■ Reading text ■
◇ ◇ ◇ ◇ ◇
Thursday, May 21, 2009

my new lover!


OMFG i love one tree hill! Chad Michel Murray is so HOTT!! omg i love him. i saw the one where he like died for a few seconds, and unconcious for i think two days. it was so sad, his mom was so sad. i almost cryed at some parts! she was talking about how she had prepared him for losing her, but she wasnt ready for losing him...so sad :( aaawww but when he woke up was so sweet. but it was with nathen...akward! lol


im so Fing bord! im glad that my movie is startin!!! i need some change! im in this loop of boring ness. mlahhh!

i dont feel like putting quotes on. too bord/lazy.

well im makin this a short one. a really really short one. and im most likely gonna ramble on bout OTH (One Tree Hill) BTW im so glad that Dan...tell u bout it later, tuned around. its nice to see that people can change, awww poor halie!

Sunday, May 17, 2009

At Fifteen

man its been a long time, sorry fokes! i've been...interupted, for lack of better words...anyway heres some more.


I explained my situation, and that I had less than an hour to get home. She told me that she would make an appointment with the supervisor tomorrow at four. That would give me an hour and a half to get there, and taking the buses, I would need it. I thanked the lady and called my mom telling her I would be few minuets late. She was mad I was going to be late, but glad I called.
When I got home Dillon had started a riot. He was crying so loud that most of the dogs in the neighborhood were barking like mad. He was so mad. I took him into my room, fed him, changed his diaper, and put him to sleep. I put him down and read to him. He liked Peter Rabbit the most. I don't know why. Maybe he was corrupted like his father, and liked to think about Peter getting his tail chopped off. I told my mom that I was going to see a lady about an apartment for me and Dillon tomorrow. She couldn't even look from the tv long enough to say, "Good job." those words had never come out of her mouth to me. She praised my sister with every little thing she did. I could never really understand why my mother treated her like taht, it was bad for her. But she was my mothers kid, I had my ow to worry about. i went to my room to study. usualy i just read over the notes i had taken that day, just so that i was sure to remember. I looked over at Dillon. I wondered how he would turn out? If he was going to be one of those really mature kids that you can't help but trust, or those ones you see on the criminal investigation shows that were the outcome of a rape, and turned into a rapper. I hoped he wouldn't. What was I going to tell him when he asked about his dad, and where or who he is. Am I to say “Oh I don't know, he raped me and left.” what will he think? I didn't want to think about that right now. I decided to distract my self with the pamflits that the lady at the relief center gave me. Reading through them made me see only helpless women and how helpless I felt right now. but I wasnt going to be like them, I wasnt going to be one of these women that you see that you know is going through a hard time. I put the pamflits down and turned off my light. I took one last look at dillion. He was going to get better. He deserved better.
◇ ◇ ◇ ◇ ◇
■ Source information ■
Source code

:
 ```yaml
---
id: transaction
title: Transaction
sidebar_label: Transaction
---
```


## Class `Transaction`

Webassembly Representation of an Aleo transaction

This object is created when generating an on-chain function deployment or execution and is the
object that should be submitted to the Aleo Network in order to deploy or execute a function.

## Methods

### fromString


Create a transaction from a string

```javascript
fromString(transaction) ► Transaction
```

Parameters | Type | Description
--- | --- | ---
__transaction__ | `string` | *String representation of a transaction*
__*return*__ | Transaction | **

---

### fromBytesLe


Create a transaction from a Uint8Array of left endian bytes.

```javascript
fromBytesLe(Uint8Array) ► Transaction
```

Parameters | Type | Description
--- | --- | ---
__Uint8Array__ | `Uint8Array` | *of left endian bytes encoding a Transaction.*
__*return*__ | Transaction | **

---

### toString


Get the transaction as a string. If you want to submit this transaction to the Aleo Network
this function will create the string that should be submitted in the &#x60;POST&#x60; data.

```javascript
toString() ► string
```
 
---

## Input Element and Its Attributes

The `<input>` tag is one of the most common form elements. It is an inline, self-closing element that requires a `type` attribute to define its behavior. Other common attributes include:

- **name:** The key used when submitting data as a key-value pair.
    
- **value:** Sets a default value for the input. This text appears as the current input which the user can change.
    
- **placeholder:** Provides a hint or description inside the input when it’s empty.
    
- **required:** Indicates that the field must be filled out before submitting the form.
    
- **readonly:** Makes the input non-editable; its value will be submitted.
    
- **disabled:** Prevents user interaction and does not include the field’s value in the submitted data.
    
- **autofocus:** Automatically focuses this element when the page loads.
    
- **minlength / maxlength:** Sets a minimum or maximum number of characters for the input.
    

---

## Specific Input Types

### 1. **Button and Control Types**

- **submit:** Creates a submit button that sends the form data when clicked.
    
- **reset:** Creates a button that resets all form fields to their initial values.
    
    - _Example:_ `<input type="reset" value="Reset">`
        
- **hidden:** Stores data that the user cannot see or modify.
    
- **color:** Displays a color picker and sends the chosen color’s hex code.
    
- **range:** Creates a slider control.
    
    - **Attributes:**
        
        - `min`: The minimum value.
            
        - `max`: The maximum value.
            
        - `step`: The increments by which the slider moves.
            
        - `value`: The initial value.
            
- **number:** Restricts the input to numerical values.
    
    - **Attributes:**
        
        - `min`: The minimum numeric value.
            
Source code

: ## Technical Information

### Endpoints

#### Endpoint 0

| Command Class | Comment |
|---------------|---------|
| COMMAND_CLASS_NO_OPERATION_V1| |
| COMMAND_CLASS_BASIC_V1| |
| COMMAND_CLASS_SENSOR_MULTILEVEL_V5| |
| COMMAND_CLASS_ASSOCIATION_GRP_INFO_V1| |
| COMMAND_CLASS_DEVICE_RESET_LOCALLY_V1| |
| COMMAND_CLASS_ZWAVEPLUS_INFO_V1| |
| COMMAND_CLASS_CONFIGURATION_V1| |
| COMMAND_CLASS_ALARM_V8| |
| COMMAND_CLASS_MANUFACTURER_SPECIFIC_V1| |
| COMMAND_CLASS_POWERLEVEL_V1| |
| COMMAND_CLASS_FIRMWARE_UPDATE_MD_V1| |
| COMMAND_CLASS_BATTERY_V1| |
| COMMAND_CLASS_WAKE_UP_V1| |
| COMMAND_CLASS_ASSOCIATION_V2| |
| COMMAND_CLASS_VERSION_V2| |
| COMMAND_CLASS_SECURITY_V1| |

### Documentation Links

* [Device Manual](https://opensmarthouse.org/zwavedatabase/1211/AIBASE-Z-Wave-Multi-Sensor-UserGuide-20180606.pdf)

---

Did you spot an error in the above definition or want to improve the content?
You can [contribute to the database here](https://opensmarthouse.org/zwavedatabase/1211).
◇ ◇ ◇ ◇ ◇
■ Parts of the exercise ■
1. Translate this sentence from the blog entries into Spanish: "I took him into my room, fed him, changed his diaper, and put him to sleep."
2. Set down the part of the blog entries between "well im makin" and "glad I called.", inclusive, with no changes.
3. Take the blog entries further, starting after their last sentence.
The rows play no part in this work.

■ Per-task outputs ■
1. Lo llevé a mi cuarto, le di de comer, le cambié el pañal y lo puse a dormir.

2.
well im makin this a short one. a really really short one. and im most likely gonna ramble on bout OTH (One Tree Hill) BTW im so glad that Dan...tell u bout it later, tuned around. its nice to see that people can change, awww poor halie!

Sunday, May 17, 2009

At Fifteen

man its been a long time, sorry fokes! i've been...interupted, for lack of better words...anyway heres some more.


I explained my situation, and that I had less than an hour to get home. She told me that she would make an appointment with the supervisor tomorrow at four. That would give me an hour and a half to get there, and taking the buses, I would need it. I thanked the lady and called my mom telling her I would be few minuets late. She was mad I was going to be late, but glad I called.

3.
Tuesday, April 21, 2009


omg! im gonna make that storie into a movie! kools. im in class. hahahaha. i hate this class. its so boring. and the boys laugh at the stupidist things. but then a gain they are boys. not many of them like me very much.
i want him to come up behind me
& wrap his arm s aroundmy waist,
to catch me off gard & wisper...
"'I Love You"

there wis not reallly much to talk about.
O! i went to my first high school dance! it was so much fun! there was this guy thou. he was really cute, but really really shy! i asked him to dance like three or four times. and i practicly gave him a frikin lap-dance! and he still sadi no. i ended up haveing to dance with my friend wesley! now if you know me and wes you know that we are best friends. but we could never date because we are really competitive. so we get mad/ irritated by each other.
Not even Make-up could make her beautiful...
because real beauty comes from loving yur self and
that was something she could never do

ya so other than that guy, it was fun. iall wes's friends were totaly hitting on me! and som of them were girls!!!!

this teacher is anoying he is going on about power point
eeeww i hate this!!!omg he thinks hes sooooooo funny. your not Mr McCallum!

Tuesday, April 14, 2009

At Fifteen

I walked into my first class the next morning. I sat down and opened my book to last nights homework. I had finished it, but needed help to make sure it was right. I had twenty minuets until class started. I turned to the girl next to me. Her name was Amanda.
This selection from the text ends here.